WHAT IS NEEDED — The answer consists solely of the data below, reproduced exactly.
**** RECORD EXCERPTS ****
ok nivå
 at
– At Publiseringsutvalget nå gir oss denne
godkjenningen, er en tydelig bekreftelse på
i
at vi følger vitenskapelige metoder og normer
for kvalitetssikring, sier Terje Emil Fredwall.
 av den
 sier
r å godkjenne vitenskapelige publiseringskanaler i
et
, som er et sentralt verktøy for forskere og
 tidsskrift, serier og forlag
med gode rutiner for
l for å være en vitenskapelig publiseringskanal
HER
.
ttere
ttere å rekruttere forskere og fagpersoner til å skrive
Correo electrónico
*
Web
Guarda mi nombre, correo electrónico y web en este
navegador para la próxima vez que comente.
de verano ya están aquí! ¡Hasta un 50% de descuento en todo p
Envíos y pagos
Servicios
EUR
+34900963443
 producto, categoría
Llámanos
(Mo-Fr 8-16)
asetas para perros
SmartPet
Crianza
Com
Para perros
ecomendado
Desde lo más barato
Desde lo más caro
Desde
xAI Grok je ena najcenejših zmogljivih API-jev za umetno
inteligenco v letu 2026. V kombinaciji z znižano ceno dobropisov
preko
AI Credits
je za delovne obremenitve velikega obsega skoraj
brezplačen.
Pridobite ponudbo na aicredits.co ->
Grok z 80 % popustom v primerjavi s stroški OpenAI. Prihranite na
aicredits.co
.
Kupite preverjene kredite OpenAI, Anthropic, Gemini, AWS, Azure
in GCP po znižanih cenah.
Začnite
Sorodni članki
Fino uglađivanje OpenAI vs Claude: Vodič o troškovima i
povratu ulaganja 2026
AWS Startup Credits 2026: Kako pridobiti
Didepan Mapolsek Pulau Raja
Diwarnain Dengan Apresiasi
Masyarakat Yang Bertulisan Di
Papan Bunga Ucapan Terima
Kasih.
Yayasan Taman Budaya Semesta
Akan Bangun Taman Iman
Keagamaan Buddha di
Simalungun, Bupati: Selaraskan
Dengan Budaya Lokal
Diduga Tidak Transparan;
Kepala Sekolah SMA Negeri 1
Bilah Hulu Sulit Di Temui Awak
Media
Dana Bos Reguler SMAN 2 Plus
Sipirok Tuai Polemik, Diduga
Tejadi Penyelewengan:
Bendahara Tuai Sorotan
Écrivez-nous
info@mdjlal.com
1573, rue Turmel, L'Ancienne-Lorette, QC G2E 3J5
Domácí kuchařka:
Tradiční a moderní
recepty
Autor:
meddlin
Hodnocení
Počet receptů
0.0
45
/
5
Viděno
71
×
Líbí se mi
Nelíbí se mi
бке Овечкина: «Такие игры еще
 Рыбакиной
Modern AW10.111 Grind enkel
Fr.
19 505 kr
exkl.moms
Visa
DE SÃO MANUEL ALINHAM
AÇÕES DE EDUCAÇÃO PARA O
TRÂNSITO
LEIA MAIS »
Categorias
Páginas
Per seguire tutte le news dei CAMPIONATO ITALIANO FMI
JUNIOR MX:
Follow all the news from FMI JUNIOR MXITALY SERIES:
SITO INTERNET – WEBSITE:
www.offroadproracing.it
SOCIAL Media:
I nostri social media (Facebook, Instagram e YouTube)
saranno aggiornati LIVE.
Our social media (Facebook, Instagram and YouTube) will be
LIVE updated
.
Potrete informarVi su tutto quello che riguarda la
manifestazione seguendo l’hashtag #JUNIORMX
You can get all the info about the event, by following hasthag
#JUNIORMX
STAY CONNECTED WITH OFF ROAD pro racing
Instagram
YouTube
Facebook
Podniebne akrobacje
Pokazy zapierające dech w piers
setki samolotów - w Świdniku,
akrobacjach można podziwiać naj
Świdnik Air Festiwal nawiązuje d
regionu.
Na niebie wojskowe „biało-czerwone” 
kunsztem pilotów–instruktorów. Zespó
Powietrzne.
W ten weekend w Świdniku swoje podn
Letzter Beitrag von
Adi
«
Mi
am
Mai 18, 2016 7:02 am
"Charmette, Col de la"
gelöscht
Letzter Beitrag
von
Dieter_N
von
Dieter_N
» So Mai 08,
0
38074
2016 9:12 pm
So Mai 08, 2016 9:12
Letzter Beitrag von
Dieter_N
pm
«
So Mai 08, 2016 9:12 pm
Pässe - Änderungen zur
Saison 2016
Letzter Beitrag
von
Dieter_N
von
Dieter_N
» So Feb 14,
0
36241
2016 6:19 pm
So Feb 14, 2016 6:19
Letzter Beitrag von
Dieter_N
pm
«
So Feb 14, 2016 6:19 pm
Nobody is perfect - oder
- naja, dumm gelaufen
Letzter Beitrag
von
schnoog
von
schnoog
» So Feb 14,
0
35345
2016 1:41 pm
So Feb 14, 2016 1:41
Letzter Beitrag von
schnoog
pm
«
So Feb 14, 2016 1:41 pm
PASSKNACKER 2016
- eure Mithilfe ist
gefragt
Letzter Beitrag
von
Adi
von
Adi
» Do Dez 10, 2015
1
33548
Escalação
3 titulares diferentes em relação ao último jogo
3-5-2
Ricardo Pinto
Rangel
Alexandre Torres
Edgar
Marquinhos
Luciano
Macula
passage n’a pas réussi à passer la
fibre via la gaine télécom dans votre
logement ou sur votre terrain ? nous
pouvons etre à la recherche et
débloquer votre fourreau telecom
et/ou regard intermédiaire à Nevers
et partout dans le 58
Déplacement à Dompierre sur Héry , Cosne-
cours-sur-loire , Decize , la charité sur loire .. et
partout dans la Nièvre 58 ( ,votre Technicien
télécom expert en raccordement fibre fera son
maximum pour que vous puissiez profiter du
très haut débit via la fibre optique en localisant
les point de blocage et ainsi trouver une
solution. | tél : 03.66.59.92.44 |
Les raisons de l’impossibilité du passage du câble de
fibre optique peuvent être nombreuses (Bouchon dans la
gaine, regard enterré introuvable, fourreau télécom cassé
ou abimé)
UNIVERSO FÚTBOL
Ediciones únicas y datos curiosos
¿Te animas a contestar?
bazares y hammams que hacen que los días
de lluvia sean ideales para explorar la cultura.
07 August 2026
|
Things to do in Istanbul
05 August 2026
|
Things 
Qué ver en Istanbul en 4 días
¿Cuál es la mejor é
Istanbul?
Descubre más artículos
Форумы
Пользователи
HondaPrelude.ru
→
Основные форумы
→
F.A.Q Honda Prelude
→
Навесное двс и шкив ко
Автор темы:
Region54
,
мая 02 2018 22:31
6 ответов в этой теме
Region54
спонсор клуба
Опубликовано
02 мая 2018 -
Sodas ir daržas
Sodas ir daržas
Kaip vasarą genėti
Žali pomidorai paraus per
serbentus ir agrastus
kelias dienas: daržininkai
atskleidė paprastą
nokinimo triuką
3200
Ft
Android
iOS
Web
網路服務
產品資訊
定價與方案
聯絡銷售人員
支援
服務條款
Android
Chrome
****
COMPLETED EXERCISE —
ok nivå
 at
– At Publiseringsutvalget nå gir oss denne
godkjenningen, er en tydelig bekreftelse på
i
at vi følger vitenskapelige metoder og normer
for kvalitetssikring, sier Terje Emil Fredwall.
 av den
 sier
r å godkjenne vitenskapelige publiseringskanaler i
et
, som er et sentralt verktøy for forskere og
 tidsskrift, serier og forlag
med gode rutiner for
l for å være en vitenskapelig publiseringskanal
HER
.
ttere
ttere å rekruttere forskere og fagpersoner til å skrive
Correo electrónico
*
Web
Guarda mi nombre, correo electrónico y web en este
navegador para la próxima vez que comente.
de verano ya están aquí! ¡Hasta un 50% de descuento en todo p
Envíos y pagos
Servicios
EUR
+34900963443
 producto, categoría
Llámanos
(Mo-Fr 8-16)
asetas para perros
SmartPet
Crianza
Com
Para perros
ecomendado
Desde lo más barato
Desde lo más caro
Desde
xAI Grok je ena najcenejših zmogljivih API-jev za umetno
inteligenco v letu 2026. V kombinaciji z znižano ceno dobropisov
preko
AI Credits
je za delovne obremenitve velikega obsega skoraj
brezplačen.
Pridobite ponudbo na aicredits.co ->
Grok z 80 % popustom v primerjavi s stroški OpenAI. Prihranite na
aicredits.co
.
Kupite preverjene kredite OpenAI, Anthropic, Gemini, AWS, Azure
in GCP po znižanih cenah.
Začnite
Sorodni članki
Fino uglađivanje OpenAI vs Claude: Vodič o troškovima i
povratu ulaganja 2026
AWS Startup Credits 2026: Kako pridobiti
Didepan Mapolsek Pulau Raja
Diwarnain Dengan Apresiasi
Masyarakat Yang Bertulisan Di
Papan Bunga Ucapan Terima
Kasih.
Yayasan Taman Budaya Semesta
Akan Bangun Taman Iman
Keagamaan Buddha di
Simalungun, Bupati: Selaraskan
Dengan Budaya Lokal
Diduga Tidak Transparan;
Kepala Sekolah SMA Negeri 1
Bilah Hulu Sulit Di Temui Awak
Media
Dana Bos Reguler SMAN 2 Plus
Sipirok Tuai Polemik, Diduga
Tejadi Penyelewengan:
Bendahara Tuai Sorotan
Écrivez-nous
info@mdjlal.com
1573, rue Turmel, L'Ancienne-Lorette, QC G2E 3J5
Domácí kuchařka:
Tradiční a moderní
recepty
Autor:
meddlin
Hodnocení
Počet receptů
0.0
45
/
5
Viděno
71
×
Líbí se mi
Nelíbí se mi
бке Овечкина: «Такие игры еще
 Рыбакиной
Modern AW10.111 Grind enkel
Fr.
19 505 kr
exkl.moms
Visa
DE SÃO MANUEL ALINHAM
AÇÕES DE EDUCAÇÃO PARA O
TRÂNSITO
LEIA MAIS »
Categorias
Páginas
Per seguire tutte le news dei CAMPIONATO ITALIANO FMI
JUNIOR MX:
Follow all the news from FMI JUNIOR MXITALY SERIES:
SITO INTERNET – WEBSITE:
www.offroadproracing.it
SOCIAL Media:
I nostri social media (Facebook, Instagram e YouTube)
saranno aggiornati LIVE.
Our social media (Facebook, Instagram and YouTube) will be
LIVE updated
.
Potrete informarVi su tutto quello che riguarda la
manifestazione seguendo l’hashtag #JUNIORMX
You can get all the info about the event, by following hasthag
#JUNIORMX
STAY CONNECTED WITH OFF ROAD pro racing
Instagram
YouTube
Facebook
Podniebne akrobacje
Pokazy zapierające dech w piers
setki samolotów - w Świdniku,
akrobacjach można podziwiać naj
Świdnik Air Festiwal nawiązuje d
regionu.
Na niebie wojskowe „biało-czerwone” 
kunsztem pilotów–instruktorów. Zespó
Powietrzne.
W ten weekend w Świdniku swoje podn
Letzter Beitrag von
Adi
«
Mi
am
Mai 18, 2016 7:02 am
"Charmette, Col de la"
gelöscht
Letzter Beitrag
von
Dieter_N
von
Dieter_N
» So Mai 08,
0
38074
2016 9:12 pm
So Mai 08, 2016 9:12
Letzter Beitrag von
Dieter_N
pm
«
So Mai 08, 2016 9:12 pm
Pässe - Änderungen zur
Saison 2016
Letzter Beitrag
von
Dieter_N
von
Dieter_N
» So Feb 14,
0
36241
2016 6:19 pm
So Feb 14, 2016 6:19
Letzter Beitrag von
Dieter_N
pm
«
So Feb 14, 2016 6:19 pm
Nobody is perfect - oder
- naja, dumm gelaufen
Letzter Beitrag
von
schnoog
von
schnoog
» So Feb 14,
0
35345
2016 1:41 pm
So Feb 14, 2016 1:41
Letzter Beitrag von
schnoog
pm
«
So Feb 14, 2016 1:41 pm
PASSKNACKER 2016
- eure Mithilfe ist
gefragt
Letzter Beitrag
von
Adi
von
Adi
» Do Dez 10, 2015
1
33548
Escalação
3 titulares diferentes em relação ao último jogo
3-5-2
Ricardo Pinto
Rangel
Alexandre Torres
Edgar
Marquinhos
Luciano
Macula
passage n’a pas réussi à passer la
fibre via la gaine télécom dans votre
logement ou sur votre terrain ? nous
pouvons etre à la recherche et
débloquer votre fourreau telecom
et/ou regard intermédiaire à Nevers
et partout dans le 58
Déplacement à Dompierre sur Héry , Cosne-
cours-sur-loire , Decize , la charité sur loire .. et
partout dans la Nièvre 58 ( ,votre Technicien
télécom expert en raccordement fibre fera son
maximum pour que vous puissiez profiter du
très haut débit via la fibre optique en localisant
les point de blocage et ainsi trouver une
solution. | tél : 03.66.59.92.44 |
Les raisons de l’impossibilité du passage du câble de
fibre optique peuvent être nombreuses (Bouchon dans la
gaine, regard enterré introuvable, fourreau télécom cassé
ou abimé)
UNIVERSO FÚTBOL
Ediciones únicas y datos curiosos
¿Te animas a contestar?
bazares y hammams que hacen que los días
de lluvia sean ideales para explorar la cultura.
07 August 2026
|
Things to do in Istanbul
05 August 2026
|
Things 
Qué ver en Istanbul en 4 días
¿Cuál es la mejor é
Istanbul?
Descubre más artículos
Форумы
Пользователи
HondaPrelude.ru
→
Основные форумы
→
F.A.Q Honda Prelude
→
Навесное двс и шкив ко
Автор темы:
Region54
,
мая 02 2018 22:31
6 ответов в этой теме
Region54
спонсор клуба
Опубликовано
02 мая 2018 -
Sodas ir daržas
Sodas ir daržas
Kaip vasarą genėti
Žali pomidorai paraus per
serbentus ir agrastus
kelias dienas: daržininkai
atskleidė paprastą
nokinimo triuką
3200
Ft
Android
iOS
Web
網路服務
產品資訊
定價與方案
聯絡銷售人員
支援
服務條款
Android
Chrome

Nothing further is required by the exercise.